▶ **Requirement**: Could you find every line in the entries below that holds the word "para" and copy it?

▶ **Recorded information**:
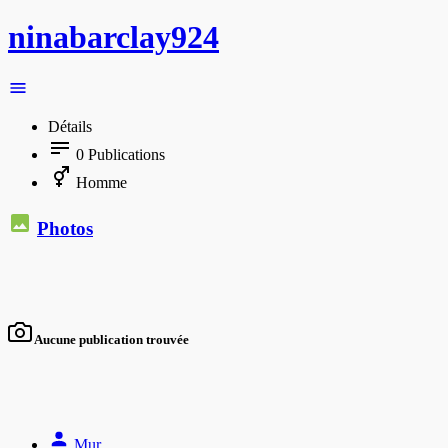
ninabarclay924
Détails
0
Publications
Homme
Photos
Aucune publication trouvée
Mur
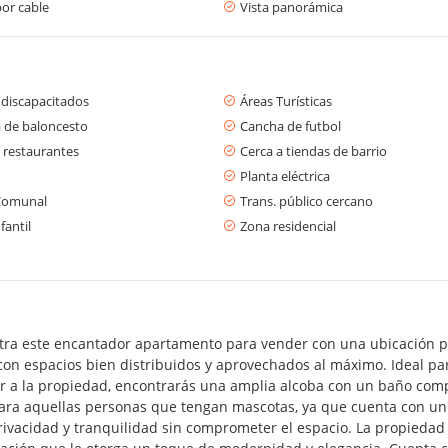
or cable
Vista panorámica
 discapacitados
Áreas Turísticas
 de baloncesto
Cancha de futbol
 restaurantes
Cerca a tiendas de barrio
Planta eléctrica
Comunal
Trans. público cercano
fantil
Zona residencial
tra este encantador apartamento para vender con una ubicación pr
on espacios bien distribuidos y aprovechados al máximo. Ideal pa
r a la propiedad, encontrarás una amplia alcoba con un baño compl
para aquellas personas que tengan mascotas, ya que cuenta con u
rivacidad y tranquilidad sin comprometer el espacio. La propied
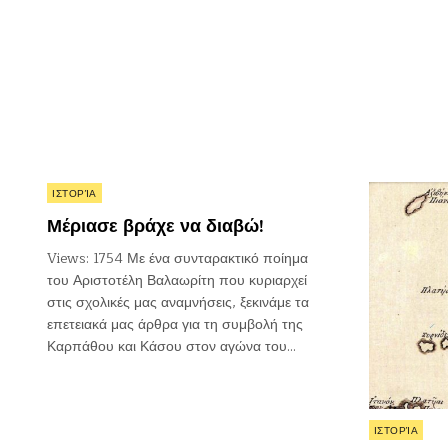
Posted
ΙΣΤΟΡΊΑ
in
Μέριασε βράχε να διαβώ!
Views: 1754 Με ένα συνταρακτικό ποίημα
του Αριστοτέλη Βαλαωρίτη που κυριαρχεί
στις σχολικές μας αναμνήσεις, ξεκινάμε τα
επετειακά μας άρθρα για τη συμβολή της
Καρπάθου και Κάσου στον αγώνα του…
Posted
ΙΣΤΟΡΊΑ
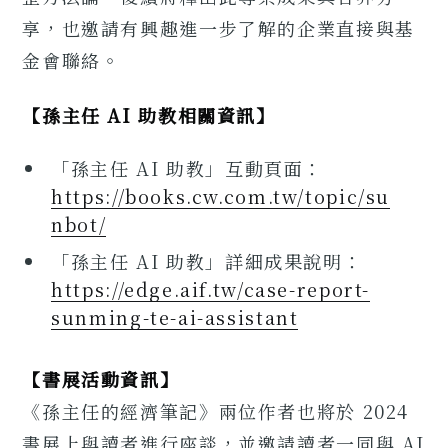
享，也邀請有興趣進一步了解的企業直接與基
金會聯絡。
【孫主任 AI 助教相關資訊】
「孫主任 AI 助教」互動頁面：
https://books.cw.com.tw/topic/su
nbot/
「孫主任 AI 助教」詳細成果說明：
https://edge.aif.tw/case-report-
sunming-te-ai-assistant
【書展活動資訊】
《孫主任的經濟筆記》兩位作者也將於 2024
書展上與讀者進行座談，並邀請讀者一同與 AI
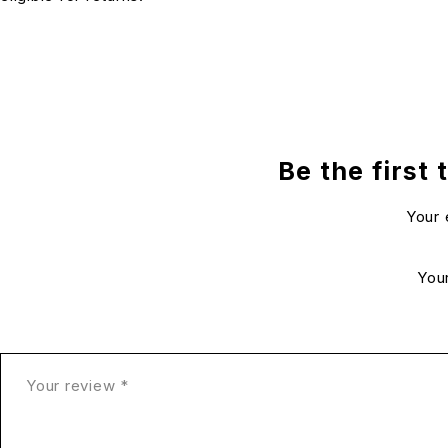
Be the first
Your 
You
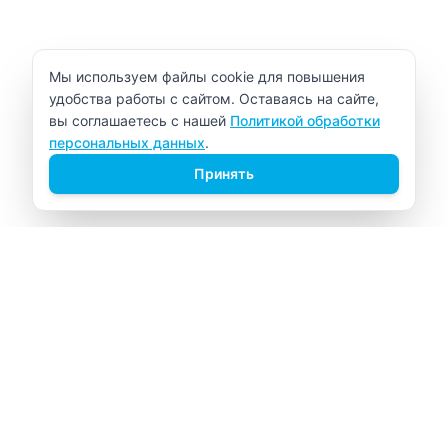
Уведомление об использовании cookie
Мы используем файлы cookie для повышения
удобства работы с сайтом. Оставаясь на сайте,
вы соглашаетесь с нашей
Политикой обработки
персональных данных
.
Принять
ВИТАЛАБ
Медицинский центр в Северске
Навигация
Главная
Прайс-лист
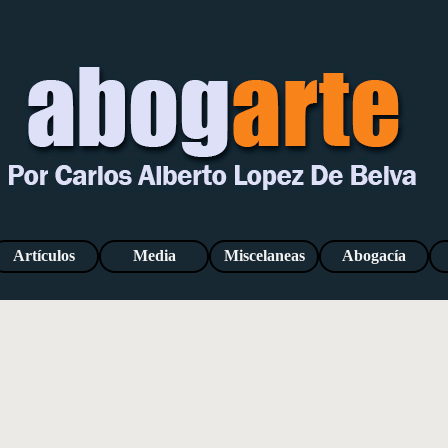
Saltar menú
Artículos
Media
Miscelaneas
Abogacía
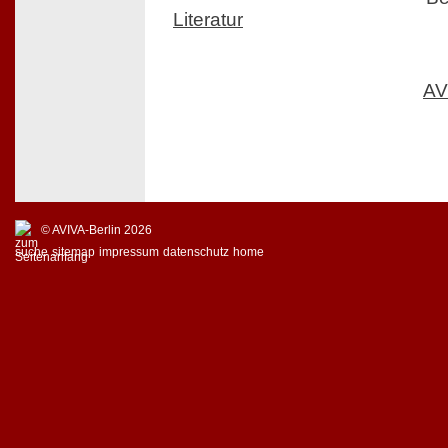
Literatur
AV
© AVIVA-Berlin 2026
suche
sitemap
impressum
datenschutz
home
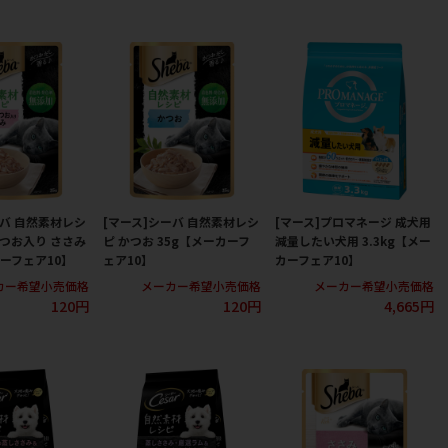
ーバ 自然素材レシ
[マース]シーバ 自然素材レシ
[マース]プロマネージ 成犬用
かつお入り ささみ
ピ かつお 35g【メーカーフ
減量したい犬用 3.3kg【メー
カーフェア10】
ェア10】
カーフェア10】
カー希望小売価格
メーカー希望小売価格
メーカー希望小売価格
120円
120円
4,665円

▶ **Reply**:
tra este encantador apartamento para vender con una ubicación pr
para aquellas personas que tengan mascotas, ya que cuenta con u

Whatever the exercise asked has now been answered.